Your assignment. Only some lines are wanted. Transcribe, exactly, the lines below from the line with "M 1426,646 L" up to and including the line with "M 1563,792 L".
#####
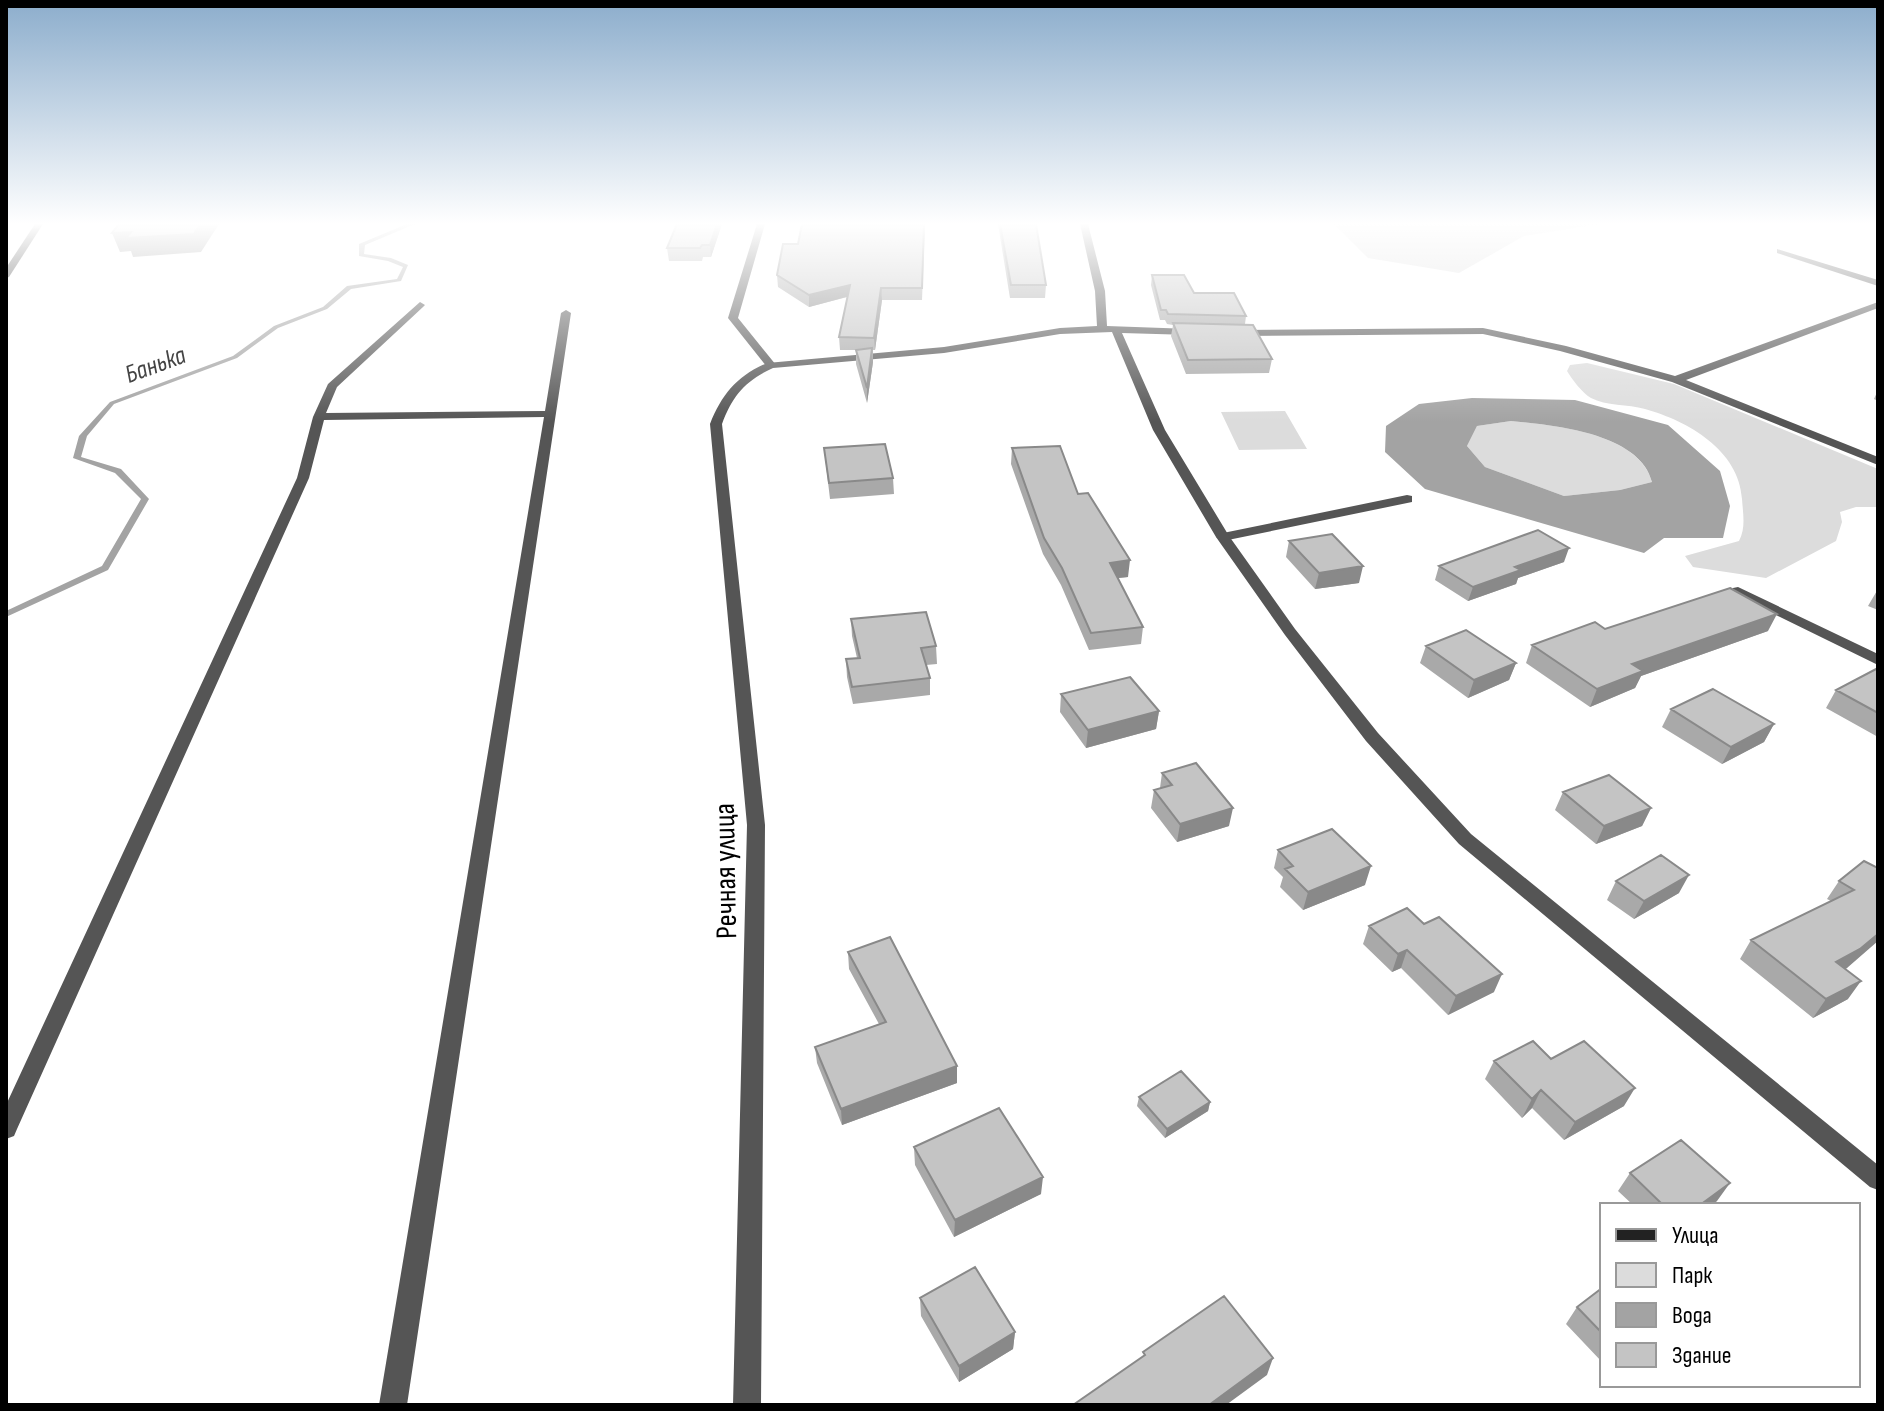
<svg xmlns="http://www.w3.org/2000/svg" width="1884" height="1411" font-family="'Sofia Sans Condensed',sans-serif">
	<style>
		.green { fill: #dcdcdc }
		.water { fill: #a3a3a3; fill-rule: evenodd }
		.lines { fill: none; stroke-linecap: round; stroke-linejoin: round }
		.stream { fill: #a3a3a3; fill-rule: evenodd }
		.lane { fill: #555; fill-rule: evenodd }
		.street { fill: #555; fill-rule: evenodd }
		.secondary { fill: #222; fill-rule: evenodd }
		.wall { fill: #a9a9a9 }
		.shaded-wall { fill: #898989 }
		.building { fill: #c4c4c4; stroke: #898989; stroke-width: 2 }
		.labels { text-anchor: middle; stroke-width: 6; stroke-linejoin: round; paint-order: stroke }
		.far-water-label { font-size: 26px; font-style: italic; fill: #444; stroke: #fff }
		.street-label { font-size: 30px; fill: #000; stroke: #fff }
	</style>
	<rect width="100%" height="100%" fill="#fff"/>
	<path class="green" d="M 1334,224 L 1600,224 L 1524,236 L 1459,273 L 1368,258 Z
		M 1587,363 L 1674,384 L 1878,469 L 1878,507 L 1856,507 L 1840,512 L 1842,522 L 1836,541 L 1766,578 L 1693,567 L 1685,556 L 1739,541 C 1746,528 1743,514 1742,499 C 1739,450 1688,421 1645,409 C 1628,404 1606,406 1591,398 C 1582,393 1572,379 1567,371 L 1570,365 Z
		M 1285,411 L 1307,449 L 1239,450 L 1221,412 Z
		M 1511,421 C 1554,425 1639,433 1652,482 L 1620,490 L 1564,496 L 1485,467 L 1467,446 L 1477,426 Z"/>
	<path class="water" d="M 1472,398 L 1575,400 L 1668,425 L 1720,471 L 1730,506 L 1723,538 L 1664,538 L 1644,553 L 1425,489 L 1385,452 L 1386,426 L 1419,404 ZM 1511,421 C 1553,425 1640,433 1652,482 L 1620,490 L 1564,496 L 1485,467 L 1467,446 L 1477,426 Z"/>
	<g class="lines">
		<path class="stream" d="M 407,224 L 415,224 L 365,245 L 364,254 L 391,258 L 408,265 L 401,281 L 351,289 L 327,309 L 278,328 L 237,358 L 114,404 L 87,436 L 81,457 L 121,469 L 149,499 L 108,570 L 6,617 L 6,611 L 102,566 L 141,499 L 115,473 L 73,458 L 79,436 L 110,402 L 233,356 L 274,326 L 323,307 L 347,286 L 397,279 L 403,267 L 388,261 L 359,256 L 359,244 Z"/>
		<path class="lane" d="M 757,224 L 765,224 L 738,318 L 776,365 L 771,368 L 767,367 L 728,318 Z
			M 1777,249 L 1878,280 L 1878,286 L 1777,253 Z
			M 420,302 L 425,305 L 423,307 L 337,387 L 326,413 L 545,411 L 561,313 L 566,310 L 571,313 L 407,1405 L 379,1405 L 544,417 L 324,420 L 309,478 L 17,1129 L 14,1136 L 6,1139 L 6,1105 L 297,478 L 313,417 L 328,384 Z
			M 1407,495 L 1412,496 L 1412,502 L 1223,541 L 1216,537 L 1223,533 Z
			M 1738,587 L 1878,654 L 1878,665 L 1733,594 L 1731,591 L 1733,588 Z"/>
		<path class="street" d="M 1080,224 L 1088,224 L 1105,291 L 1107,326 L 1191,329 L 1196,332 L 1191,335 L 1122,333 L 1165,430 L 1229,536 L 1295,629 L 1378,733 L 1471,834 L 1878,1165 L 1878,1190 L 1870,1187 L 1459,844 L 1366,741 L 1285,635 L 1216,537 L 1153,430 L 1112,332 L 1060,334 L 944,353 L 773,368 C 746,380 732,396 722,424 L 765,825 L 761,1405 L 733,1405 L 747,825 L 710,424 C 722,394 737,376 767,363 L 944,347 L 1060,328 L 1097,326 L 1095,291 Z
			M 1878,302 L 1878,308 L 1686,380 L 1878,457 L 1878,465 L 1672,382 L 1560,351 L 1483,334 L 1238,336 L 1233,333 L 1238,330 L 1483,328 L 1566,346 L 1675,376 Z"/>
		<path class="secondary" d="M 35,224 L 43,224 L 9,277 L 6,278 L 6,268 Z"/>
	</g>
	<path class="wall" d="M 722,224 L 711,257 L 703,257 L 702,261 L 669,261 L 667,248 Z
		M 925,224 L 922,300 L 882,300 L 875,350 L 873,350 L 873,362 L 867,403 L 856,364 L 856,350 L 840,350 L 839,337 L 847,297 L 809,307 L 778,287 L 777,275 L 798,244 Z
		M 998,224 L 1036,224 L 1046,285 L 1045,298 L 1010,298 Z
		M 1152,275 L 1246,316 L 1245,324 L 1272,359 L 1269,373 L 1186,374 L 1171,336 L 1173,325 L 1167,324 L 1165,320 L 1160,320 L 1151,285 Z
		M 1878,390 L 1878,401 L 1874,399 Z
		M 824,448 L 893,478 L 894,494 L 830,499 Z
		M 1012,448 L 1128,577 L 1118,578 L 1143,627 L 1141,644 L 1089,650 L 1061,585 L 1043,554 L 1011,464 Z
		M 1289,541 L 1359,583 L 1315,589 L 1286,557 Z
		M 1564,562 L 1518,578 L 1516,584 L 1468,601 L 1435,580 L 1439,566 Z
		M 1878,589 L 1878,610 L 1868,606 Z
		M 851,619 L 936,646 L 937,664 L 926,665 L 930,678 L 930,695 L 853,704 L 847,677 L 846,659 L 857,658 L 852,636 Z
		M 1605,629 L 1768,631 L 1641,676 L 1635,688 L 1590,707 L 1526,663 L 1532,645 Z
		M 1426,646 L 1516,663 L 1509,680 L 1468,698 L 1420,663 Z
		M 1878,668 L 1878,737 L 1826,708 L 1836,690 Z
		M 1061,694 L 1159,711 L 1156,729 L 1086,748 L 1060,712 Z
		M 1671,709 L 1774,724 L 1764,742 L 1722,764 L 1662,727 Z
		M 1162,773 L 1229,826 L 1177,842 L 1151,808 L 1154,790 L 1160,788 Z
		M 1563,792 L 1651,808 L 1642,826 L 1596,844 L 1555,810 Z
		M 1278,850 L 1365,885 L 1303,910 L 1280,887 L 1283,877 L 1274,868 Z
		M 1864,861 L 1847,968 L 1845,969 L 1848,999 L 1813,1018 L 1740,959 L 1751,940 L 1831,901 L 1827,899 L 1839,881 Z
		M 1616,881 L 1679,893 L 1634,919 L 1607,900 Z
		M 1369,926 L 1494,992 L 1448,1015 L 1401,968 L 1392,972 L 1363,944 Z
		M 848,952 L 957,1083 L 842,1125 L 817,1063 L 815,1047 L 879,1024 L 849,969 Z
		M 1551,1059 L 1624,1106 L 1564,1140 L 1532,1108 L 1522,1118 L 1485,1079 L 1494,1061 Z
		M 1139,1097 L 1210,1102 L 1208,1111 L 1165,1138 L 1137,1106 Z
		M 914,1147 L 1041,1194 L 954,1237 L 915,1165 Z
		M 1630,1173 L 1717,1201 L 1711,1205 L 1633,1205 L 1618,1191 Z
		M 1602,1288 L 1602,1362 L 1566,1324 L 1577,1307 Z
		M 920,1298 L 1015,1332 L 1013,1349 L 959,1382 L 921,1316 Z"/>
	<path class="shaded-wall" d="M 200,224 L 219,224 L 201,252 L 133,257 L 131,251 L 120,252 L 112,233 Z
		M 717,224 L 722,224 L 711,257 L 710,245 Z
		M 850,285 L 850,296 L 809,307 L 809,295 Z
		M 881,288 L 882,300 L 875,350 L 874,338 Z
		M 872,348 L 873,362 L 867,403 L 867,388 Z
		M 1569,548 L 1564,562 L 1518,578 L 1516,584 L 1468,601 L 1473,587 L 1515,567 Z
		M 1130,560 L 1128,577 L 1108,579 L 1110,563 Z
		M 1363,566 L 1359,583 L 1315,589 L 1319,573 Z
		M 1777,614 L 1768,631 L 1641,676 L 1635,688 L 1590,707 L 1597,689 L 1632,664 Z
		M 1516,663 L 1509,680 L 1468,698 L 1474,680 Z
		M 1159,711 L 1156,729 L 1086,748 L 1088,730 Z
		M 1774,724 L 1764,742 L 1722,764 L 1731,747 Z
		M 1233,808 L 1229,826 L 1177,842 L 1180,824 Z
		M 1651,808 L 1642,826 L 1596,844 L 1604,826 Z
		M 1371,866 L 1365,885 L 1303,910 L 1308,892 Z
		M 1689,875 L 1679,893 L 1634,919 L 1644,901 Z
		M 1878,934 L 1878,941 L 1847,968 L 1823,980 L 1836,962 Z
		M 1407,950 L 1401,968 L 1392,972 L 1398,954 Z
		M 1502,974 L 1494,992 L 1448,1015 L 1456,996 Z
		M 1861,981 L 1848,999 L 1813,1018 L 1826,999 Z
		M 957,1066 L 957,1083 L 842,1125 L 841,1109 Z
		M 1635,1088 L 1624,1106 L 1564,1140 L 1575,1122 Z
		M 1541,1090 L 1532,1108 L 1522,1118 L 1532,1099 Z
		M 1210,1102 L 1208,1111 L 1165,1138 L 1167,1129 Z
		M 1043,1177 L 1041,1194 L 954,1237 L 955,1220 Z
		M 1730,1183 L 1717,1201 L 1711,1205 L 1700,1205 Z
		M 1015,1332 L 1013,1349 L 959,1382 L 959,1366 Z
		M 1273,1358 L 1267,1375 L 1226,1405 L 1209,1405 Z"/>
	<path class="building" d="M 119,224 L 200,224 L 194,234 L 126,238 L 131,232 L 112,233 Z
		M 677,224 L 717,224 L 710,245 L 702,245 L 700,248 L 667,248 Z
		M 802,224 L 924,224 L 922,288 L 881,288 L 874,338 L 839,337 L 850,285 L 809,295 L 777,275 L 783,244 L 798,244 Z
		M 1000,224 L 1036,224 L 1046,285 L 1011,285 Z
		M 1152,275 L 1184,275 L 1194,293 L 1234,293 L 1246,316 L 1168,314 L 1166,310 L 1161,310 Z
		M 1173,323 L 1253,325 L 1272,359 L 1188,360 Z
		M 872,348 L 867,388 L 856,350 Z
		M 885,444 L 893,478 L 829,483 L 824,448 Z
		M 1060,446 L 1078,494 L 1088,493 L 1130,560 L 1110,563 L 1143,627 L 1091,633 L 1062,568 L 1044,538 L 1012,448 Z
		M 1538,530 L 1569,548 L 1515,567 L 1521,570 L 1473,587 L 1439,566 Z
		M 1332,534 L 1363,566 L 1319,573 L 1289,541 Z
		M 1730,588 L 1777,614 L 1632,664 L 1643,671 L 1597,689 L 1532,645 L 1595,622 L 1605,629 Z
		M 926,612 L 936,646 L 921,648 L 930,678 L 852,687 L 846,659 L 860,658 L 851,619 Z
		M 1466,630 L 1516,663 L 1474,680 L 1426,646 Z
		M 1878,668 L 1878,713 L 1836,690 Z
		M 1130,677 L 1159,711 L 1088,730 L 1061,694 Z
		M 1713,689 L 1774,724 L 1731,747 L 1671,709 Z
		M 1196,763 L 1233,808 L 1180,824 L 1154,790 L 1172,785 L 1162,773 Z
		M 1609,775 L 1651,808 L 1604,826 L 1563,792 Z
		M 1332,829 L 1371,866 L 1308,892 L 1285,869 L 1293,866 L 1278,850 Z
		M 1661,855 L 1689,875 L 1644,901 L 1616,881 Z
		M 1864,861 L 1878,868 L 1878,934 L 1860,949 L 1836,962 L 1861,981 L 1826,999 L 1751,940 L 1854,890 L 1839,881 Z
		M 1407,908 L 1424,924 L 1439,917 L 1502,974 L 1456,996 L 1407,950 L 1398,954 L 1369,926 Z
		M 890,937 L 957,1066 L 841,1109 L 815,1047 L 886,1022 L 848,952 Z
		M 1533,1041 L 1551,1059 L 1584,1041 L 1635,1088 L 1575,1122 L 1541,1090 L 1532,1099 L 1494,1061 Z
		M 1181,1071 L 1210,1102 L 1167,1129 L 1139,1097 Z
		M 999,1108 L 1043,1177 L 955,1220 L 914,1147 Z
		M 1681,1140 L 1730,1183 L 1700,1205 L 1663,1205 L 1630,1173 Z
		M 975,1267 L 1015,1332 L 959,1366 L 920,1298 Z
		M 1602,1288 L 1602,1333 L 1577,1307 Z
		M 1224,1296 L 1273,1358 L 1209,1405 L 1073,1405 L 1145,1355 L 1143,1352 Z"/>
	<linearGradient id="sky" x2="0" y2="1"><stop stop-color="#8cadcc"/><stop offset="0.53" stop-color="#fff"/><stop offset="1" stop-color="#fff" stop-opacity="0"/></linearGradient>
	<rect width="1884" height="422" fill="url(#sky)"/>
	<g class="labels">
		<g class="far-water-label">
			<text transform="translate(155 364) rotate(-20)" y="9">Банька</text>
		</g>
		<g class="street-label">
			<text transform="translate(725 871) rotate(-91)" y="10">Речная улица</text>
		</g>
	</g>
	<rect width="1884" height="1411" fill="none" stroke="#000000" stroke-width="16"/>
	<rect x="1600" y="1203" width="260" height="184" fill="#ffffff" stroke="#999999" stroke-width="2"/>
	<rect x="1616" y="1229" width="40" height="12" fill="#222222" stroke="#999999" stroke-width="2"/>
	<text x="1672" y="1243" font-size="24" fill="#000000">Улица</text>
	<rect x="1616" y="1263" width="40" height="24" fill="#dcdcdc" stroke="#999999" stroke-width="2"/>
	<text x="1672" y="1283" font-size="24" fill="#000000">Парк</text>
	<rect x="1616" y="1303" width="40" height="24" fill="#a3a3a3" stroke="#999999" stroke-width="2"/>
	<text x="1672" y="1323" font-size="24" fill="#000000">Вода</text>
	<rect x="1616" y="1343" width="40" height="24" fill="#c4c4c4" stroke="#999999" stroke-width="2"/>
	<text x="1672" y="1363" font-size="24" fill="#000000">Здание</text>
</svg>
#####
Your response.
		M 1426,646 L 1516,663 L 1509,680 L 1468,698 L 1420,663 Z
		M 1878,668 L 1878,737 L 1826,708 L 1836,690 Z
		M 1061,694 L 1159,711 L 1156,729 L 1086,748 L 1060,712 Z
		M 1671,709 L 1774,724 L 1764,742 L 1722,764 L 1662,727 Z
		M 1162,773 L 1229,826 L 1177,842 L 1151,808 L 1154,790 L 1160,788 Z
		M 1563,792 L 1651,808 L 1642,826 L 1596,844 L 1555,810 Z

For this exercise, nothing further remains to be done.